Texte écrit en juillet 2014 :
L'appréciation de Dog Star Man dépend énormément de la prédisposition du spectateur à se laisser aller au déferlement foutraque des plans de Stan Brakhage... Pour ma part un second visionnage a suffi à me convaincre que je n'aime guère ce jalon du cinéaste, sans aucun doute le plus célèbre de ses films.
Expérimental comme tout film de Brakhage digne de ce nom Dog Star Man m'a semblé terriblement pénible à regarder ainsi qu'ennuyeux : la durée du métrage y est certainement pour quelque chose, car les trouvailles pelliculaires du réalisateur ont su me séduire sur des formats plus courts. Fondé sur le principe d'un montage boursouflé Dog Star Man ne peut-être jugé esthétiquement que de manière totalement subjective... A mon humble avis le film est affreusement laid, multipliant les surimpressions nauséeuses et les images sans rapports les unes avec les autres. On remarque évidemment la structure chapitrée du film mais cette charpente semble bien vaine au regard des plans : une logique narrative implique toujours une progression, une évolution du récit... Ici rien n'est lisible et les cinq parties de Dog Star Man réitèrent inlassablement les mêmes plans, sur un mode répétitif étranger à toute intrigue.
On peut y voir un poème cinématographique, un voyage hypnotique ou une simple proposition filmique, ce que je concède sans problèmes. J'ai simplement trouvé ce long défilement d'images stroboscopiques très long et ennuyant, sans harmonie aucune et très ampoulé. J'ai préféré Anticipation of the Night qui témoignait à mon sens d'une plus belle unité. Ma note est très dure mais fidèle à mon ressenti.
Texte écrit en avril 2024 :
Film-monstre, magnum opus de l'Œuvre titanesque de Stan Brakhage Dog Star Man est de ces films ne cherchant jamais à nier leur entière et authentique vanité artistique. Composé d'un prélude et de quatre parties toutes plus hasardeuses les unes que les autres ledit métrage narre l'errance kaléidoscopique d'un bûcheron et de son chien dans les contrées montagneuses du Colorado : une errance aussi éloquente que la forme s'en emparant, concert d'images étourdissantes défiant les lois de la gravité, jouant d'anamorphoses en grattages pelliculaires, de voilages en sous-expositions en passant par pléthore de saccades rythmiques et/ou arythmiques...

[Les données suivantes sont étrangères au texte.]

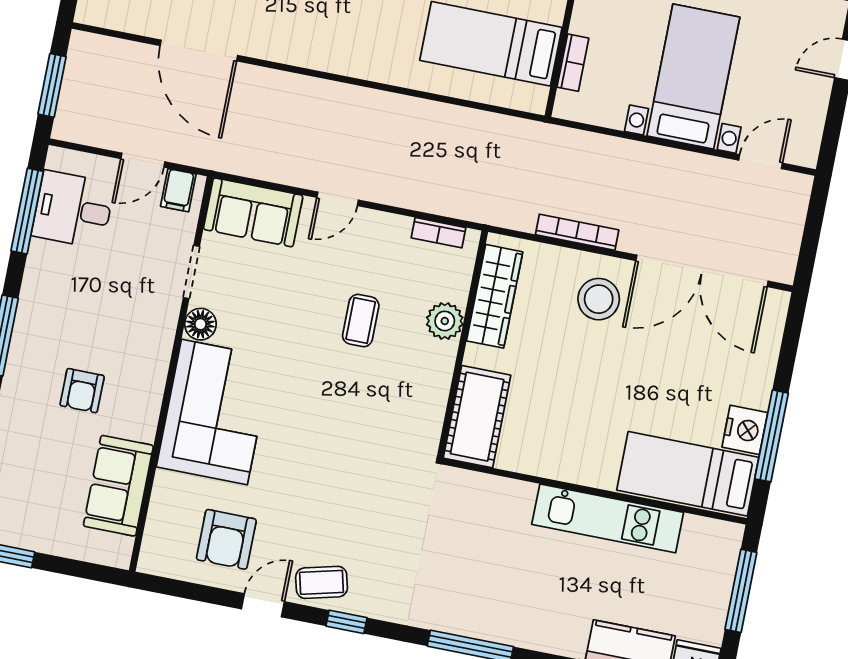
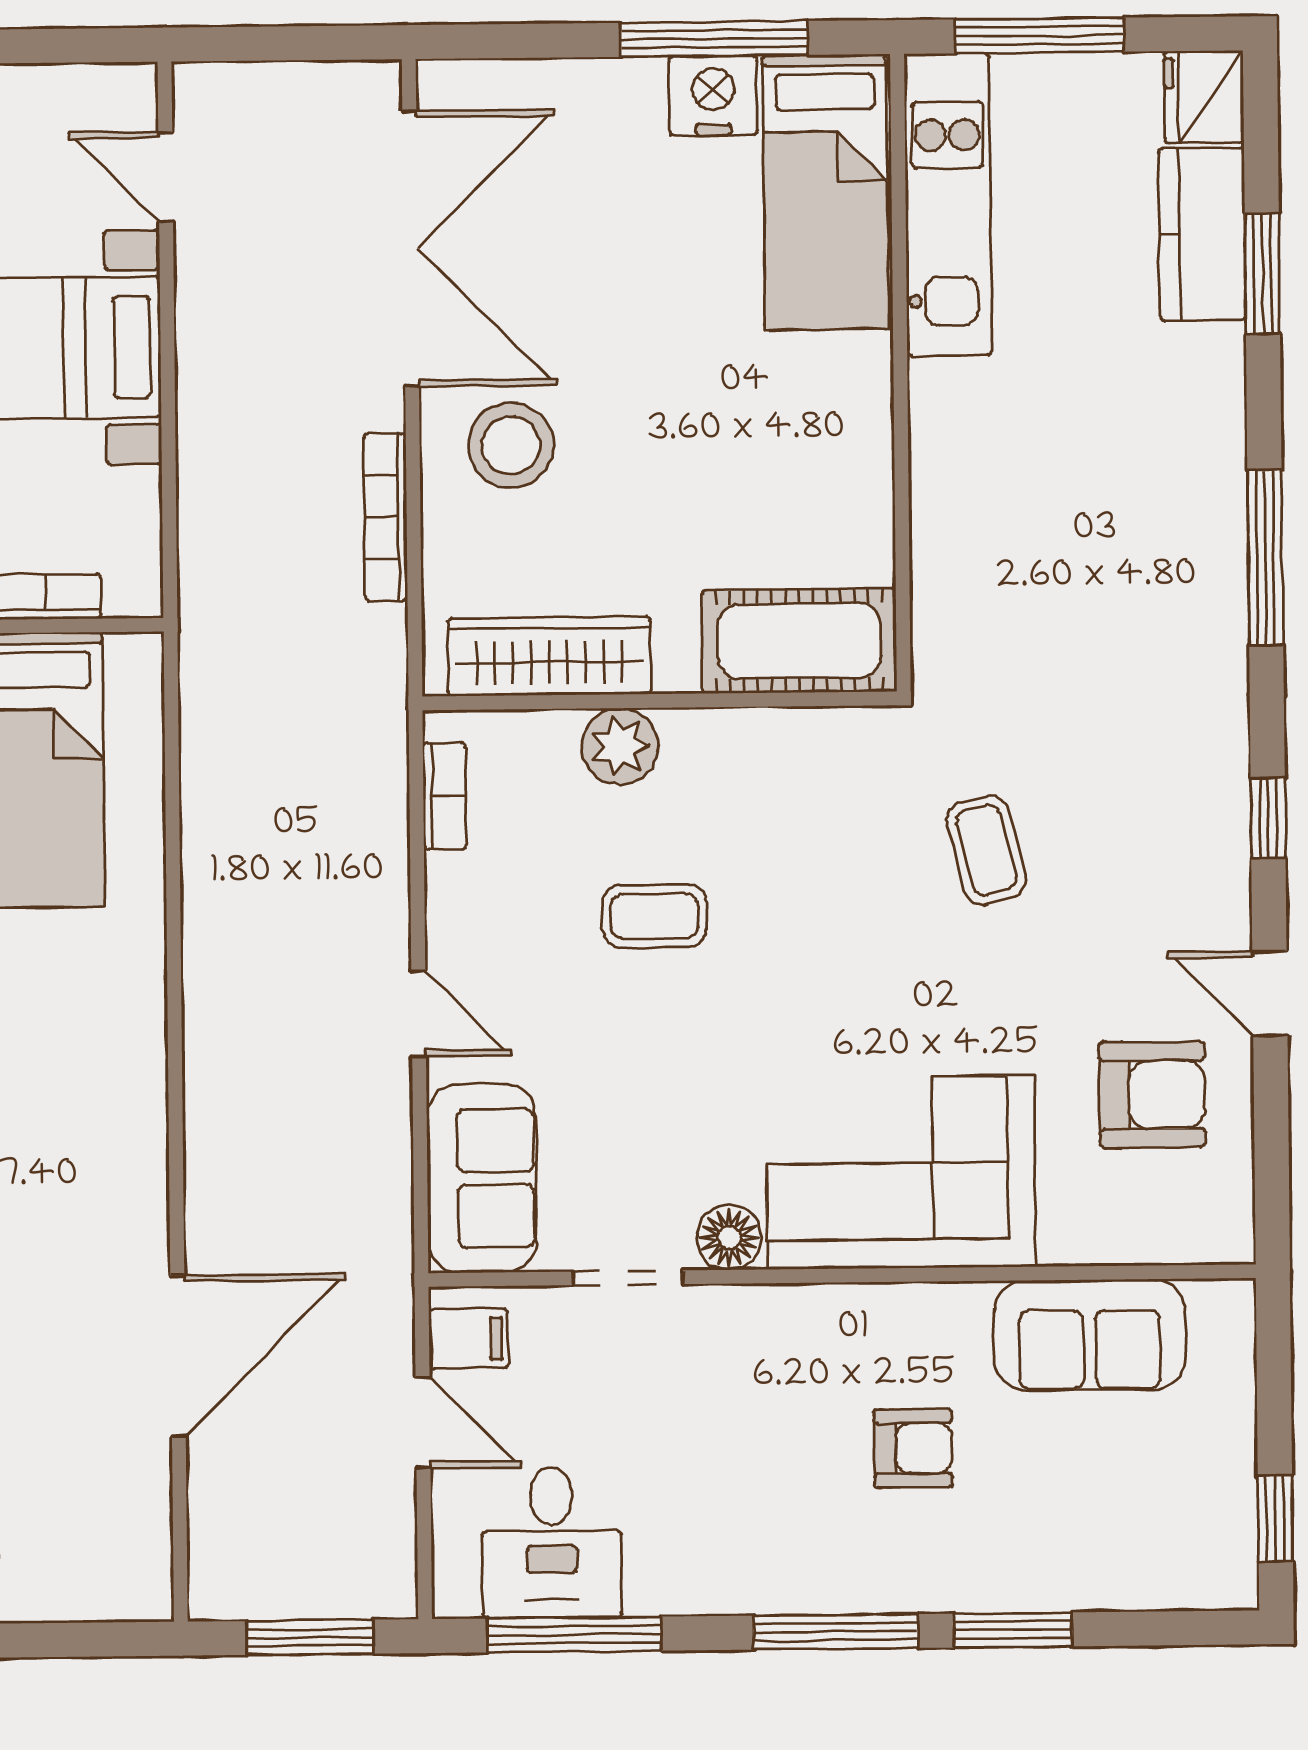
kitchen unit: (608, 518) -> (948, 204), moved
coffee table: (322, 582) -> (986, 850), moved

Muet, mutique, silencieux pour ainsi dire, Dog Star Man est à ce point surchargé en termes de pulsations scopiques qu'un réel vacarme visuel s'en dégage sur près de 75 minutes de pur montage attractif et émulsif. On sent forcément l'héritage de l'Œuvre d'un Kenneth Anger au visionnage du Cinéma de Brakhage, dans cette manière de brouiller les repères et d'accoucher d'un édifiant précipité filmique tout en pariant sur l'imagination et la capacité de son spectateur à s'approprier l'objet concerné. Créateur de formes étonnantes, sidérantes et désarçonnantes Stan Brakhage se met lui-même en scène en la figure de ce montagnard re-définissant les lois de la pesanteur, jalonnant les Rocheuses en compagnie d'un chien nimbé de neige et de poussières mêlées...
La forme de Dog Star Man est, sera et restera parfaitement hétérogène et impure in fine. Les couches visuelles se superposant comme autant de strates de réalité vécue ou fantasmée témoignent d'un infra-monde étrangement insituable, comme entre deux eaux. Entre l'éveil et le sommeil la dimension hypnagogique de ce film-mastodonte nous perd pour mieux nous éblouir, mélange de babillages formels et d'impressions pré-natales intégralement intarissables. En un mot comme en mille le Dog Star Man de Stan Brakhage est un film sur lequel il faudra, fatalement, revenir.